Because I can.

About a year ago I got diagnosed with Type II diabetes, which shouldn’t have surprised anybody. It was pretty stressful at the time, particularly considering that in this country, rich people can just keep increasing the price of insulin for no fucking reason. My poor girlfriend had to talk me down off a ledge.

It’s a year later, I’ve dropped 15% of my body mass and my blood is registering like somebody who’s merely in danger of having diabetes rather than somebody who straight up has it. With a little more diligence, all symptoms of the condition will vanish. This is the part where I talk about what an inspiring and hard journey the past year has been, how it was a struggle but the early mornings and endless laps and personal transformation were worth it.

Too bad I did basically jack shit. Sorry.

Good morning world!!! Going for the full 26.2 today, wish me luck!!!

– Never Ken Lowe, ever

Seriously. I started giving half my fries to my girlfriend or her kids at meals, and I dropped like two suit sizes. A big initial burst of weight loss was straight up depression at the diagnosis. The rest has been almost nothing. No vicious discipline. No workouts. No inspiring story. And most importantly of all, no fucking running because running is bullshit.

I really want to get across something here: Weight loss or better health or wellness or whatever you want to call it is not inherently virtuous, any more than being good at writing or rhetoric is inherently virtuous. It is a tendency. It is a temperament. It is a privilege, guys. Genetics. As it stands, I am predisposed toward probably being at risk for Type II diabetes my whole life, but evidently, unless something changes, not SO MUCH AT RISK that I can’t easily course-correct with the pathetic amount of self control I actually have.
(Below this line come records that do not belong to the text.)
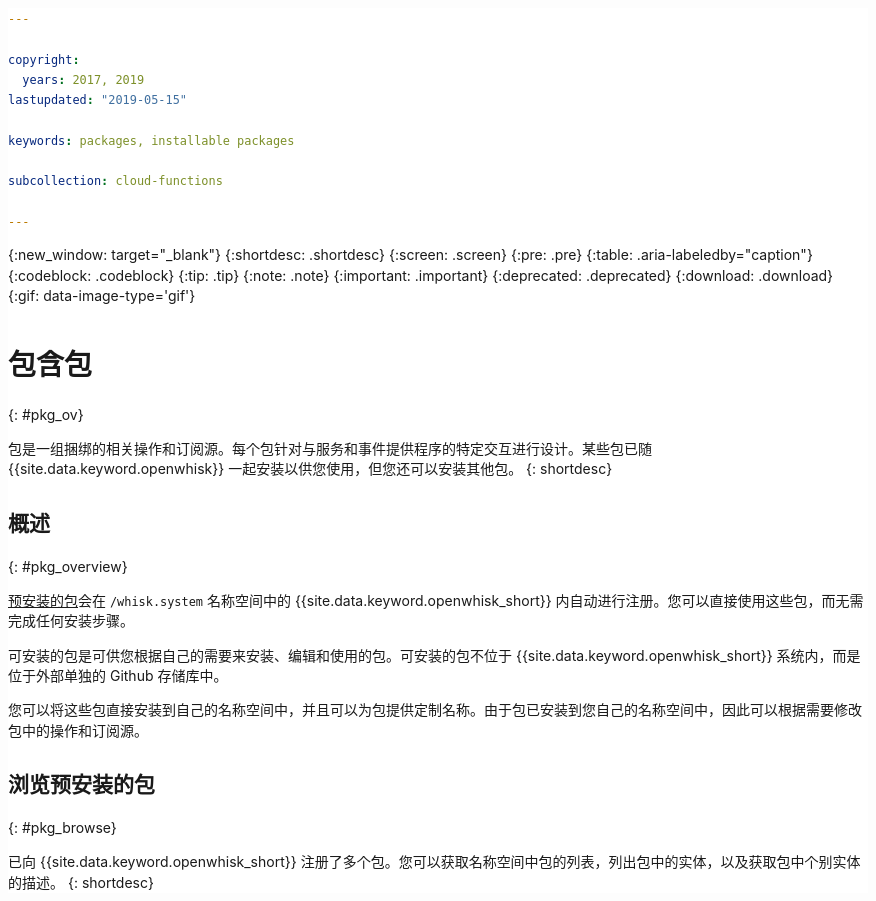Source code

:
 ```yaml
---

copyright:
  years: 2017, 2019
lastupdated: "2019-05-15"

keywords: packages, installable packages

subcollection: cloud-functions

---
```


{:new_window: target="_blank"}
{:shortdesc: .shortdesc}
{:screen: .screen}
{:pre: .pre}
{:table: .aria-labeledby="caption"}
{:codeblock: .codeblock}
{:tip: .tip}
{:note: .note}
{:important: .important}
{:deprecated: .deprecated}
{:download: .download}
{:gif: data-image-type='gif'}

# 包含包
{: #pkg_ov}

包是一组捆绑的相关操作和订阅源。每个包针对与服务和事件提供程序的特定交互进行设计。某些包已随 {{site.data.keyword.openwhisk}} 一起安装以供您使用，但您还可以安装其他包。
{: shortdesc}

## 概述
{: #pkg_overview}

[预安装的包](/docs/openwhisk?topic=cloud-functions-pkg_ov#pkg_browse)会在 `/whisk.system` 名称空间中的 {{site.data.keyword.openwhisk_short}} 内自动进行注册。您可以直接使用这些包，而无需完成任何安装步骤。

可安装的包是可供您根据自己的需要来安装、编辑和使用的包。可安装的包不位于 {{site.data.keyword.openwhisk_short}} 系统内，而是位于外部单独的 Github 存储库中。

您可以将这些包直接安装到自己的名称空间中，并且可以为包提供定制名称。由于包已安装到您自己的名称空间中，因此可以根据需要修改包中的操作和订阅源。



## 浏览预安装的包
{: #pkg_browse}

已向 {{site.data.keyword.openwhisk_short}} 注册了多个包。您可以获取名称空间中包的列表，列出包中的实体，以及获取包中个别实体的描述。
{: shortdesc}
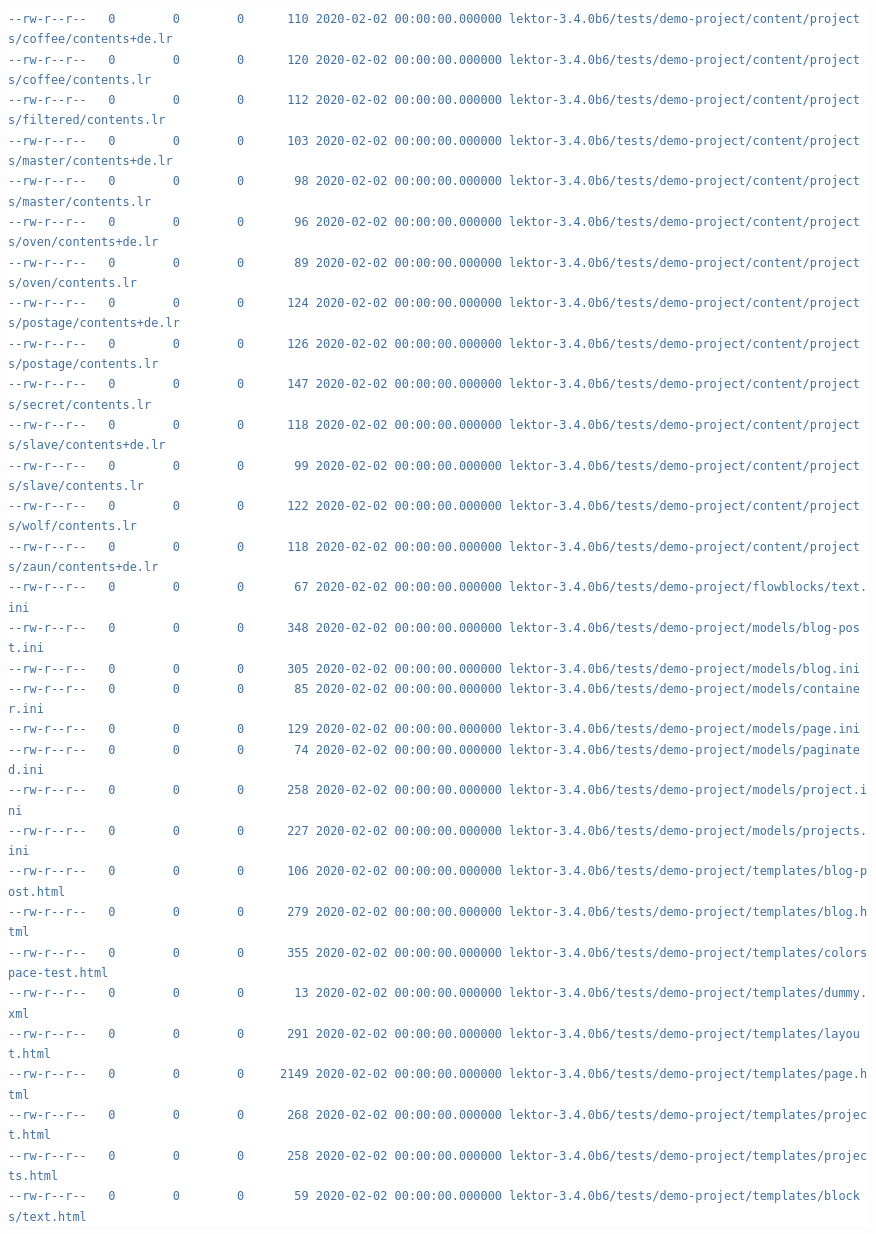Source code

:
 ```diff
--rw-r--r--   0        0        0      110 2020-02-02 00:00:00.000000 lektor-3.4.0b6/tests/demo-project/content/projects/coffee/contents+de.lr
--rw-r--r--   0        0        0      120 2020-02-02 00:00:00.000000 lektor-3.4.0b6/tests/demo-project/content/projects/coffee/contents.lr
--rw-r--r--   0        0        0      112 2020-02-02 00:00:00.000000 lektor-3.4.0b6/tests/demo-project/content/projects/filtered/contents.lr
--rw-r--r--   0        0        0      103 2020-02-02 00:00:00.000000 lektor-3.4.0b6/tests/demo-project/content/projects/master/contents+de.lr
--rw-r--r--   0        0        0       98 2020-02-02 00:00:00.000000 lektor-3.4.0b6/tests/demo-project/content/projects/master/contents.lr
--rw-r--r--   0        0        0       96 2020-02-02 00:00:00.000000 lektor-3.4.0b6/tests/demo-project/content/projects/oven/contents+de.lr
--rw-r--r--   0        0        0       89 2020-02-02 00:00:00.000000 lektor-3.4.0b6/tests/demo-project/content/projects/oven/contents.lr
--rw-r--r--   0        0        0      124 2020-02-02 00:00:00.000000 lektor-3.4.0b6/tests/demo-project/content/projects/postage/contents+de.lr
--rw-r--r--   0        0        0      126 2020-02-02 00:00:00.000000 lektor-3.4.0b6/tests/demo-project/content/projects/postage/contents.lr
--rw-r--r--   0        0        0      147 2020-02-02 00:00:00.000000 lektor-3.4.0b6/tests/demo-project/content/projects/secret/contents.lr
--rw-r--r--   0        0        0      118 2020-02-02 00:00:00.000000 lektor-3.4.0b6/tests/demo-project/content/projects/slave/contents+de.lr
--rw-r--r--   0        0        0       99 2020-02-02 00:00:00.000000 lektor-3.4.0b6/tests/demo-project/content/projects/slave/contents.lr
--rw-r--r--   0        0        0      122 2020-02-02 00:00:00.000000 lektor-3.4.0b6/tests/demo-project/content/projects/wolf/contents.lr
--rw-r--r--   0        0        0      118 2020-02-02 00:00:00.000000 lektor-3.4.0b6/tests/demo-project/content/projects/zaun/contents+de.lr
--rw-r--r--   0        0        0       67 2020-02-02 00:00:00.000000 lektor-3.4.0b6/tests/demo-project/flowblocks/text.ini
--rw-r--r--   0        0        0      348 2020-02-02 00:00:00.000000 lektor-3.4.0b6/tests/demo-project/models/blog-post.ini
--rw-r--r--   0        0        0      305 2020-02-02 00:00:00.000000 lektor-3.4.0b6/tests/demo-project/models/blog.ini
--rw-r--r--   0        0        0       85 2020-02-02 00:00:00.000000 lektor-3.4.0b6/tests/demo-project/models/container.ini
--rw-r--r--   0        0        0      129 2020-02-02 00:00:00.000000 lektor-3.4.0b6/tests/demo-project/models/page.ini
--rw-r--r--   0        0        0       74 2020-02-02 00:00:00.000000 lektor-3.4.0b6/tests/demo-project/models/paginated.ini
--rw-r--r--   0        0        0      258 2020-02-02 00:00:00.000000 lektor-3.4.0b6/tests/demo-project/models/project.ini
--rw-r--r--   0        0        0      227 2020-02-02 00:00:00.000000 lektor-3.4.0b6/tests/demo-project/models/projects.ini
--rw-r--r--   0        0        0      106 2020-02-02 00:00:00.000000 lektor-3.4.0b6/tests/demo-project/templates/blog-post.html
--rw-r--r--   0        0        0      279 2020-02-02 00:00:00.000000 lektor-3.4.0b6/tests/demo-project/templates/blog.html
--rw-r--r--   0        0        0      355 2020-02-02 00:00:00.000000 lektor-3.4.0b6/tests/demo-project/templates/colorspace-test.html
--rw-r--r--   0        0        0       13 2020-02-02 00:00:00.000000 lektor-3.4.0b6/tests/demo-project/templates/dummy.xml
--rw-r--r--   0        0        0      291 2020-02-02 00:00:00.000000 lektor-3.4.0b6/tests/demo-project/templates/layout.html
--rw-r--r--   0        0        0     2149 2020-02-02 00:00:00.000000 lektor-3.4.0b6/tests/demo-project/templates/page.html
--rw-r--r--   0        0        0      268 2020-02-02 00:00:00.000000 lektor-3.4.0b6/tests/demo-project/templates/project.html
--rw-r--r--   0        0        0      258 2020-02-02 00:00:00.000000 lektor-3.4.0b6/tests/demo-project/templates/projects.html
--rw-r--r--   0        0        0       59 2020-02-02 00:00:00.000000 lektor-3.4.0b6/tests/demo-project/templates/blocks/text.html
```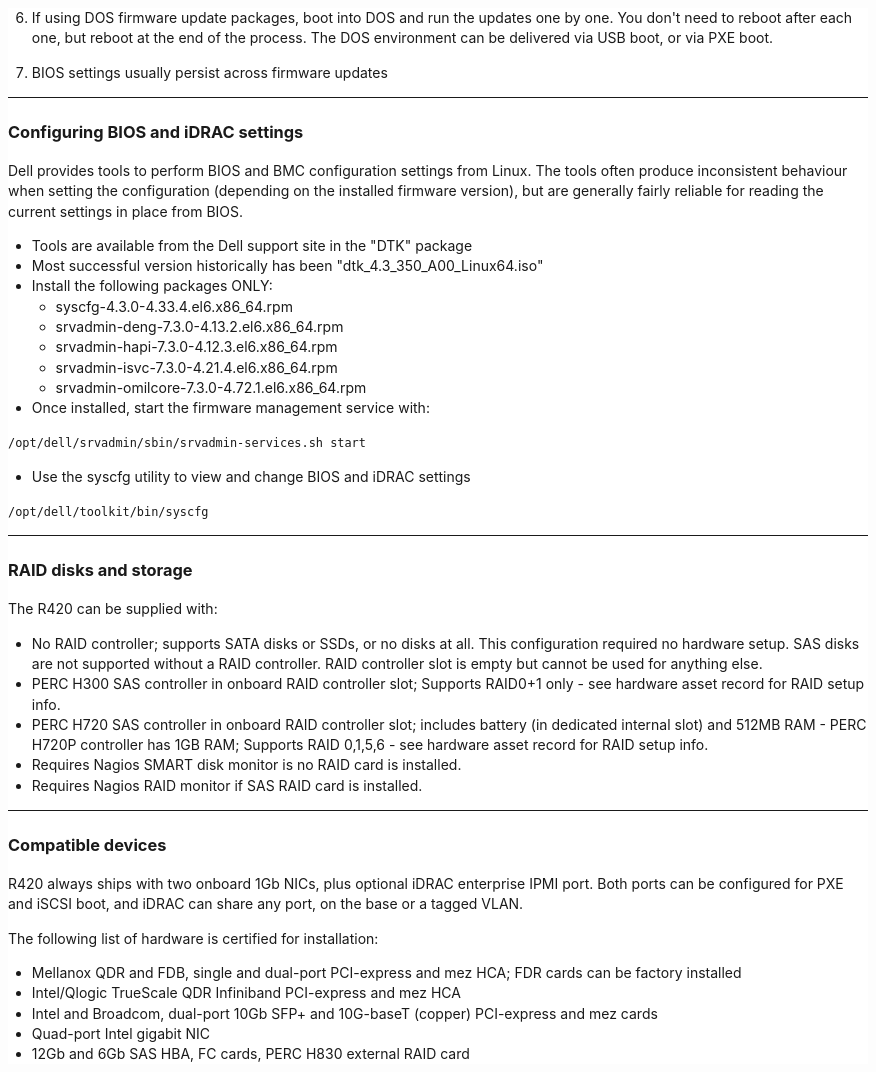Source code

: 6. If using DOS firmware update packages, boot into DOS and run the updates one by one. You don't need to reboot after each one, but reboot at the end of the process. The DOS environment can be delivered via USB boot, or via PXE boot. 

7. BIOS settings usually persist across firmware updates 

***
### Configuring BIOS and iDRAC settings 

Dell provides tools to perform BIOS and BMC configuration settings from Linux. The tools often produce inconsistent behaviour when setting the configuration (depending on the installed firmware version), but are generally fairly reliable for reading the current settings in place from BIOS. 

 * Tools are available from the Dell support site in the "DTK" package
 * Most successful version historically has been "dtk_4.3_350_A00_Linux64.iso"
 * Install the following packages ONLY:
    * syscfg-4.3.0-4.33.4.el6.x86_64.rpm 
    * srvadmin-deng-7.3.0-4.13.2.el6.x86_64.rpm 
    * srvadmin-hapi-7.3.0-4.12.3.el6.x86_64.rpm 
    * srvadmin-isvc-7.3.0-4.21.4.el6.x86_64.rpm 
    * srvadmin-omilcore-7.3.0-4.72.1.el6.x86_64.rpm
 * Once installed, start the firmware management service with:
```
/opt/dell/srvadmin/sbin/srvadmin-services.sh start
```
 * Use the syscfg utility to view and change BIOS and iDRAC settings
```
/opt/dell/toolkit/bin/syscfg
```

***
### RAID disks and storage

The R420 can be supplied with:

 * No RAID controller; supports SATA disks or SSDs, or no disks at all. This configuration required no hardware setup. SAS disks are not supported without a RAID controller. RAID controller slot is empty but cannot be used for anything else. 
 * PERC H300 SAS controller in onboard RAID controller slot; Supports RAID0+1 only - see hardware asset record for RAID setup info.
 * PERC H720 SAS controller in onboard RAID controller slot; includes battery (in dedicated internal slot) and 512MB RAM - PERC H720P controller has 1GB RAM; Supports RAID 0,1,5,6 - see hardware asset record for RAID setup info.
 * Requires Nagios SMART disk monitor is no RAID card is installed. 
 * Requires Nagios RAID monitor if SAS RAID card is installed. 

***
### Compatible devices

R420 always ships with two onboard 1Gb NICs, plus optional iDRAC enterprise IPMI port. Both ports can be configured for PXE and iSCSI boot, and iDRAC can share any port, on the base or a tagged VLAN. 

The following list of hardware is certified for installation:
 * Mellanox QDR and FDB, single and dual-port PCI-express and mez HCA; FDR cards can be factory installed
 * Intel/Qlogic TrueScale QDR Infiniband PCI-express and mez HCA
 * Intel and Broadcom, dual-port 10Gb SFP+ and 10G-baseT (copper) PCI-express and mez cards
 * Quad-port Intel gigabit NIC 
 * 12Gb and 6Gb SAS HBA, FC cards, PERC H830 external RAID card
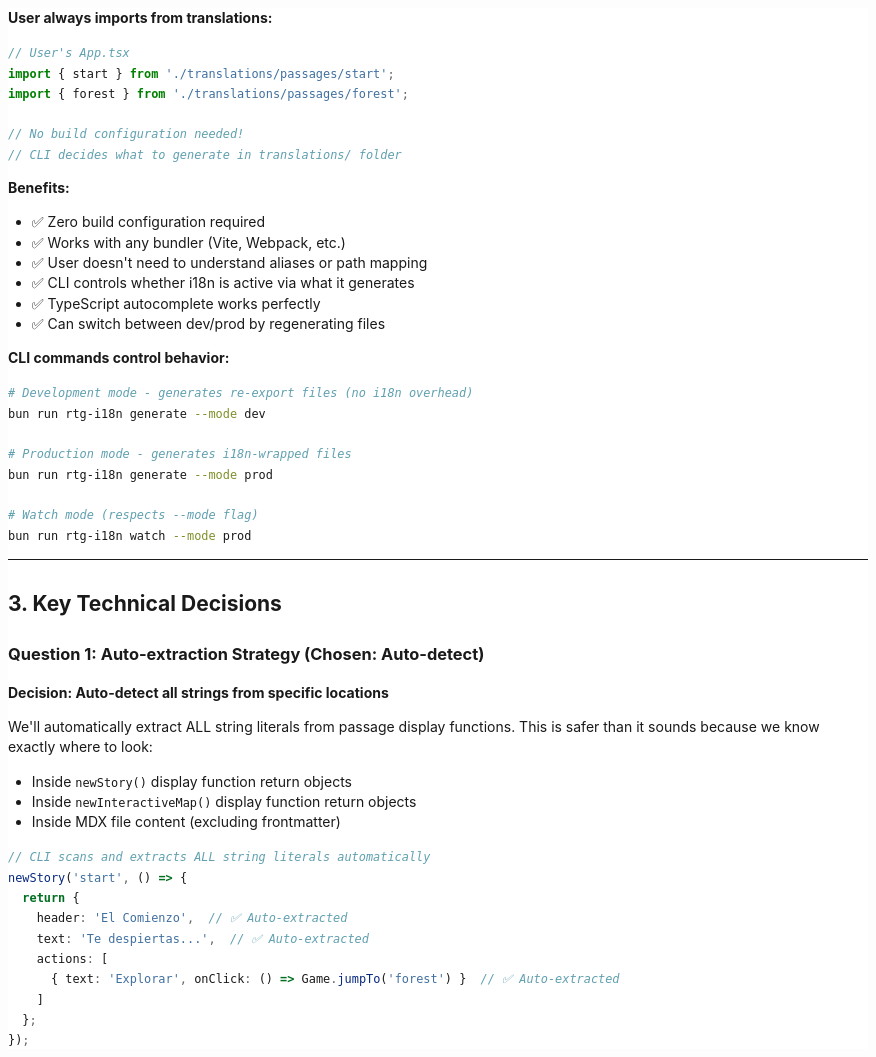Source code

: **User always imports from translations:**
```typescript
// User's App.tsx
import { start } from './translations/passages/start';
import { forest } from './translations/passages/forest';

// No build configuration needed!
// CLI decides what to generate in translations/ folder
```

**Benefits:**
- ✅ Zero build configuration required
- ✅ Works with any bundler (Vite, Webpack, etc.)
- ✅ User doesn't need to understand aliases or path mapping
- ✅ CLI controls whether i18n is active via what it generates
- ✅ TypeScript autocomplete works perfectly
- ✅ Can switch between dev/prod by regenerating files

**CLI commands control behavior:**
```bash
# Development mode - generates re-export files (no i18n overhead)
bun run rtg-i18n generate --mode dev

# Production mode - generates i18n-wrapped files
bun run rtg-i18n generate --mode prod

# Watch mode (respects --mode flag)
bun run rtg-i18n watch --mode prod
```

---

## 3. Key Technical Decisions

### Question 1: Auto-extraction Strategy (Chosen: Auto-detect)

**Decision: Auto-detect all strings from specific locations**

We'll automatically extract ALL string literals from passage display functions. This is safer than it sounds because we know exactly where to look:
- Inside `newStory()` display function return objects
- Inside `newInteractiveMap()` display function return objects
- Inside MDX file content (excluding frontmatter)

```typescript
// CLI scans and extracts ALL string literals automatically
newStory('start', () => {
  return {
    header: 'El Comienzo',  // ✅ Auto-extracted
    text: 'Te despiertas...',  // ✅ Auto-extracted
    actions: [
      { text: 'Explorar', onClick: () => Game.jumpTo('forest') }  // ✅ Auto-extracted
    ]
  };
});
```
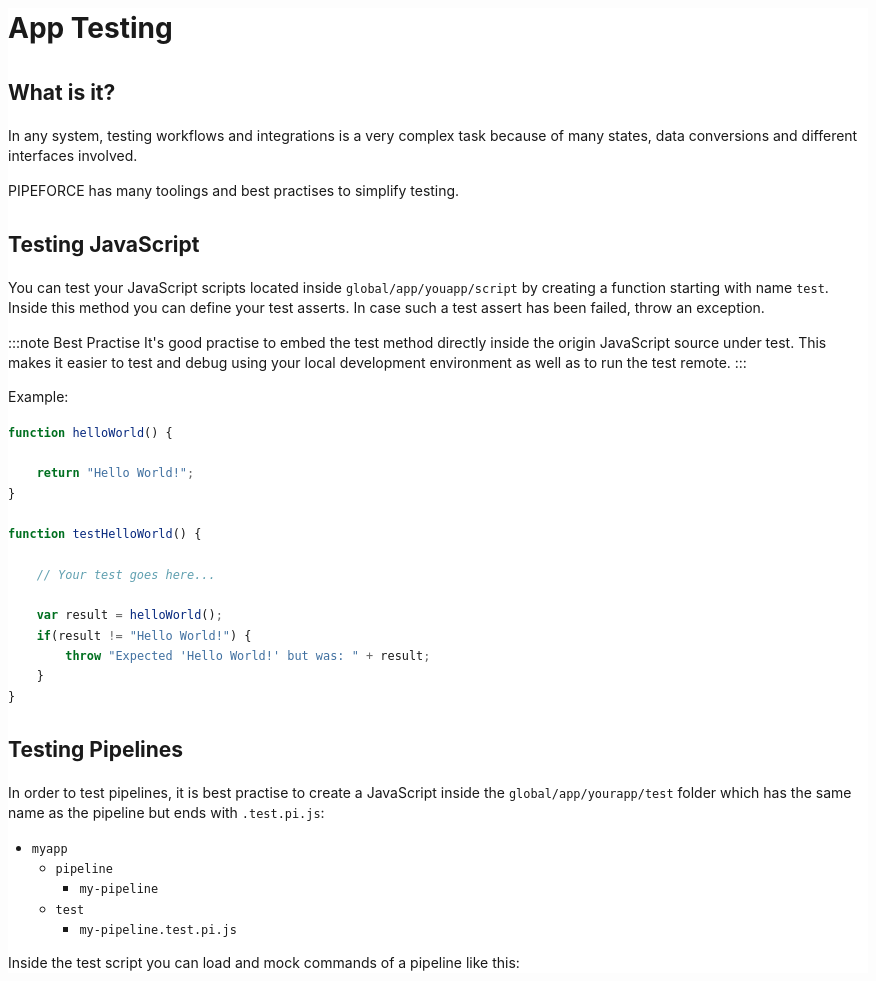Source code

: # App Testing

## What is it?

In any system, testing workflows and integrations is a very complex task because of many states, data conversions and different interfaces involved.

PIPEFORCE has many toolings and best practises to simplify testing.

## Testing JavaScript

You can test your JavaScript scripts located inside `global/app/youapp/script` by creating a function starting with name `test`. Inside this method you can define your test asserts. In case such a test assert has been failed, throw an exception. 

:::note Best Practise
It's good practise to embed the test method directly inside the origin JavaScript source under test. This makes it easier to test and debug using your local development environment as well as to run the test remote.
:::

Example:

```javascript
function helloWorld() {

    return "Hello World!";
}

function testHelloWorld() {

    // Your test goes here...

    var result = helloWorld();
    if(result != "Hello World!") {
        throw "Expected 'Hello World!' but was: " + result;
    }
}
```

## Testing Pipelines

In order to test pipelines, it is best practise to create a JavaScript inside the `global/app/yourapp/test` folder which has the same name as the pipeline but ends with `.test.pi.js`:

 - `myapp`
   - `pipeline`
     - `my-pipeline`
   - `test`
     - `my-pipeline.test.pi.js`

Inside the test script you can load and mock commands of a pipeline like this:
I am here to tell you there is zero virtue in that.

Other people have to work hard to save themselves from this disease. For a lot of people, it’s more than they can do in the face of a callous society and insurmountable risk factors that first arose when their mother and father’s DNA first joined together. I take some joy in being one of the lucky ones because I get to write my stuff and love my girlfriend and play more D&D and otherwise spend more time on this side of the curtain, but that is all I am: Lucky.

But you know what would be great? If more people were lucky. If, just by being born in a great country like the United States, those dire risk factors or personal tendencies didn’t condemn people to wasting away into a husk because of how they were born, or the food that their horrible dead-end job leaves them no money and no choice but to eat after a day of intolerable bullshit.

I would love for everybody to have so grand a privilege, and I cannot understand the people who don’t feel the same way.